As reported by its trustees, Social Security’s total imbalance has increased from $10.4 trillion in 2004 to $13.4 trillion in 2006 – a jump of $3.0 trillion in just two years. And Medicare’s imbalance has grown from $61.6 trillion in 2004 to $70.5 trillion today – an increase of $8.9 trillion in the same period.
That’s $11.9 trillion in new debt in the past two years alone. Put another way, it’s 85 percent of the $14 trillion of GDP that the United States will likely produce this year.
Wall Street economist Henry Kaufman was known as Dr. Doom back in the day of double-digit interest rates. Now, I would give that honor to Gokhale.
Given the way entitlement policy was handled, one cannot say that the Republicans cut taxes. They deferred them.
READER COMMENTS
Randy
Nov 14 2006 at 4:24pm
Sounds scary. But all it means is that benefits are going to be reduced. Politicians are running scared because they know that someone is eventually going to have to deliver the bad news, so they’re all going to great lengths to avoid being the messenger. But aside from a few bullet riddled messengers, this is not a disaster – just a finale.
Barkley Rosser
Nov 14 2006 at 5:38pm
This whole infinite horizon imbalance is just goofball. Dr. Doom indeed. It remains a fact that if average growth remains above 2.2% and immigration remains above about half of what it is now, the social security trust fund will run a surplus forever, yep folks, forever.
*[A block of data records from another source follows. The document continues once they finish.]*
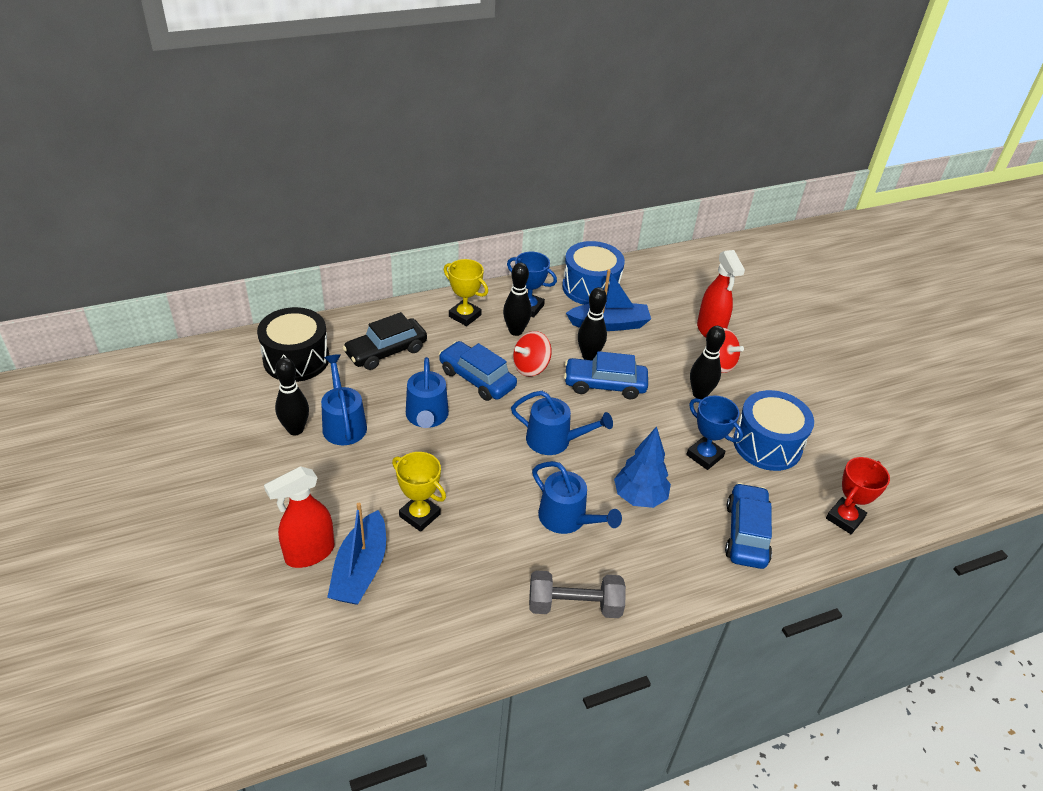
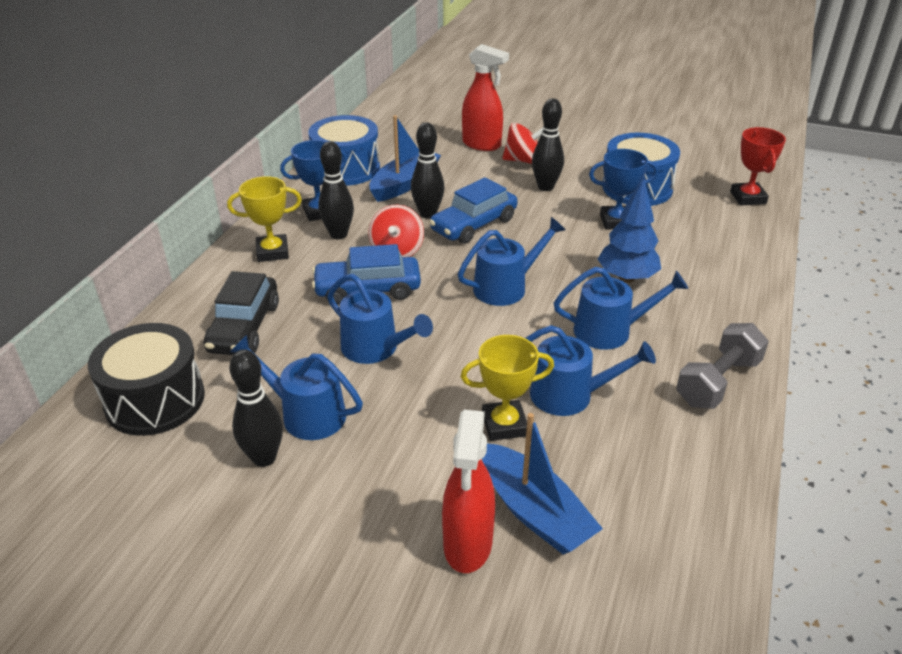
camera: 45 degrees left, 5 degrees down
blue car [725,483,772,569] -> none
none -> blue watering can [525,325,656,416]

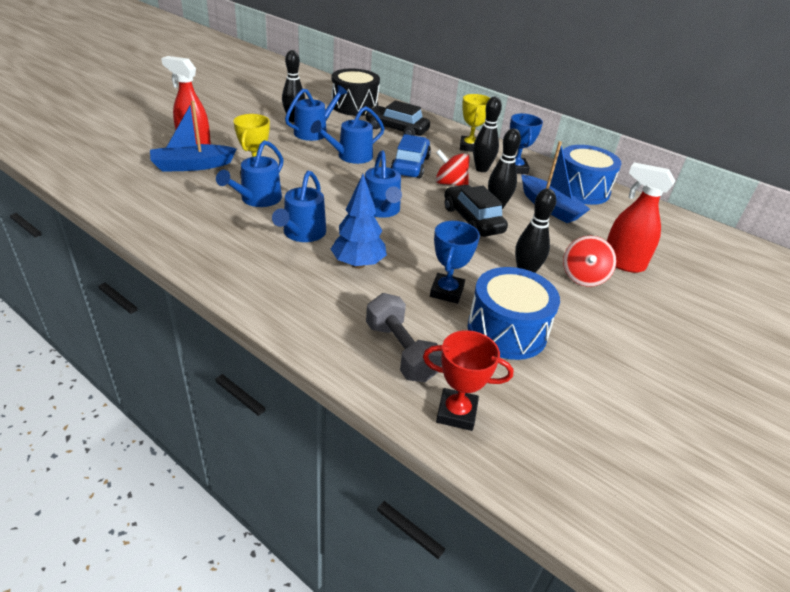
camera: 105 degrees right, 0 degrees up
blue car [429,177,518,244] -> black car [444,185,508,237]
red spray bottle [462,44,509,151] -> red spray bottle turned 75 degrees clockwise [607,162,675,273]
grey dumbbell [676,323,769,409] -> grey dumbbell moved to [366,293,442,382]

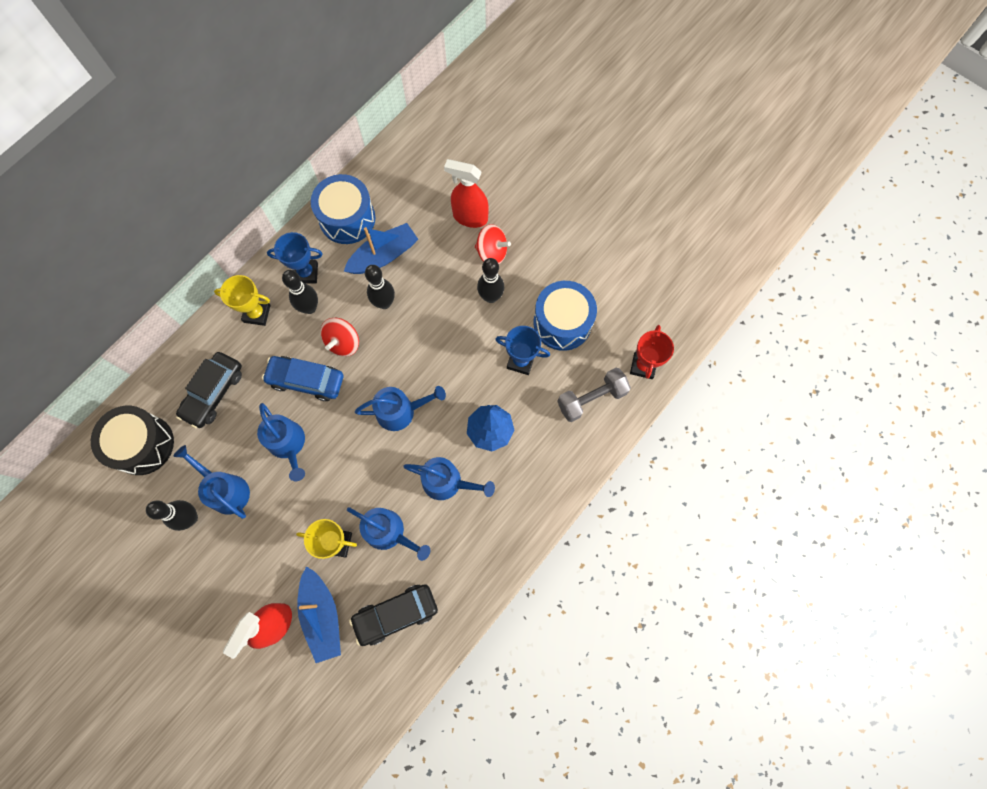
camera: 85 degrees left, 35 degrees up
black car [444,185,508,237] -> black car moved to [349,584,438,646]
red spray bottle [607,162,675,273] -> red spray bottle turned 75 degrees clockwise [444,159,489,228]

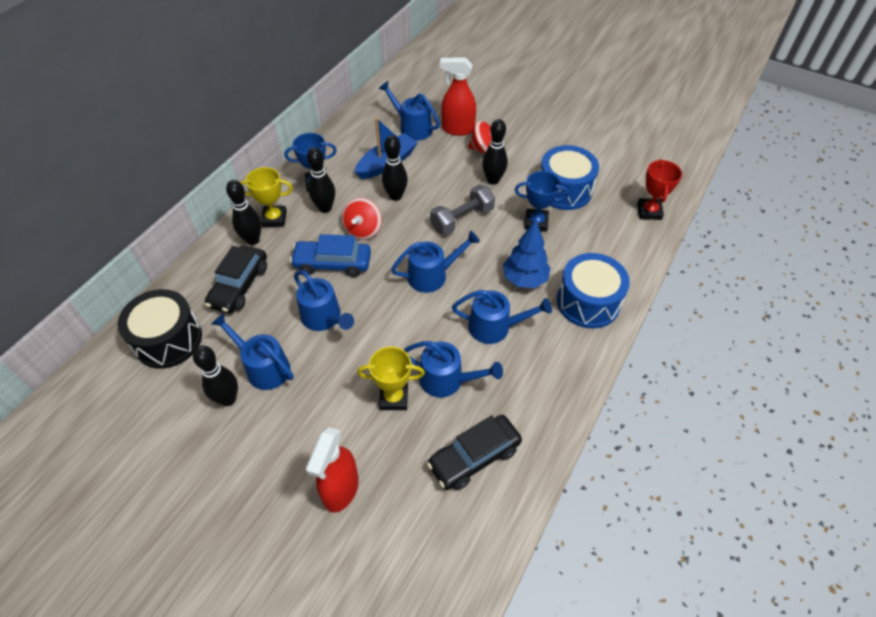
camera: 10 degrees left, 20 degrees down
blue boat [297,566,341,663] -> none
blue drum [311,174,375,244] -> blue drum moved to [557,253,630,328]
grey dumbbell [557,368,631,422] -> grey dumbbell moved to [430,185,495,235]
none -> black bowling pin [226,180,261,245]
none -> blue watering can [378,81,440,141]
Sorry, this is not a crisis and the constant parading of these idiotically pessimistic projections as “mid-range” does not make it so.
Kent Gatewood
Nov 14 2006 at 6:43pm
Are these debt numbers present values? At what discount rate? Or is that a finance thing that economists don’t use?
Arnold Kling
Nov 14 2006 at 7:02pm
Barkley, your 2.2 percent productivity growth scenario does not solve Medicare, which is the bigger problem.
Kent, yes those numbers are present values. See the work of Gokhale and Smetters for more on methodology.
http://www.aei.org/docLib/200307161_smetters.pdf
Kent Gatewood
Nov 14 2006 at 9:09pm
Arnold — That was not the answer I wanted to hear or see.
Barkley Rosser
Nov 14 2006 at 9:23pm
Arnold,
I completely agree. This is what annoys me about this bipartisan crowd, including our glorious president, who are constantly whooping on and on about “entitlements,” and then often list social security before medicare. Medicare and Medicaid have big funding problems. Social security does not, and the sooner the politicians and the public discourse recognize this and focus on what is the problem, the better.
BTW, you do get brownie points for having made efforts in this regard, whatever one may think of those efforts. Your eye is on the right ball.
Jim Glass
Nov 17 2006 at 11:27pm
Another thing always missed from the discussion is federal employee/military pensions. Totally unfunded (not even the pretense of a trust fund) their liability at present value roughly equals that for Social Security. And that doesn’t count the liability for promised retiree medical benefits, which the Treasury won’t even guestimate. Add them and it looks the liability is way over that for Social Security.
Just another few trillion$ to add as icing on top of the Medicare/Medicaid cake.
The Treasury, in one of its (almost never reported) annual reports now estimates the annual federal deficit, computed on an accrual basis (as the private sector uses) at over $3 trillion.
I’ve told and shown that number to people who get really mad about the always reported deficit that’s only about 10% as large, and they just sort of glaze over, then go back to being upset about the deficit that’s small enough for them to grasp. But it’s a number worth contemplating. E.g., think what would have to be done to close a $3 trillion annual deficit.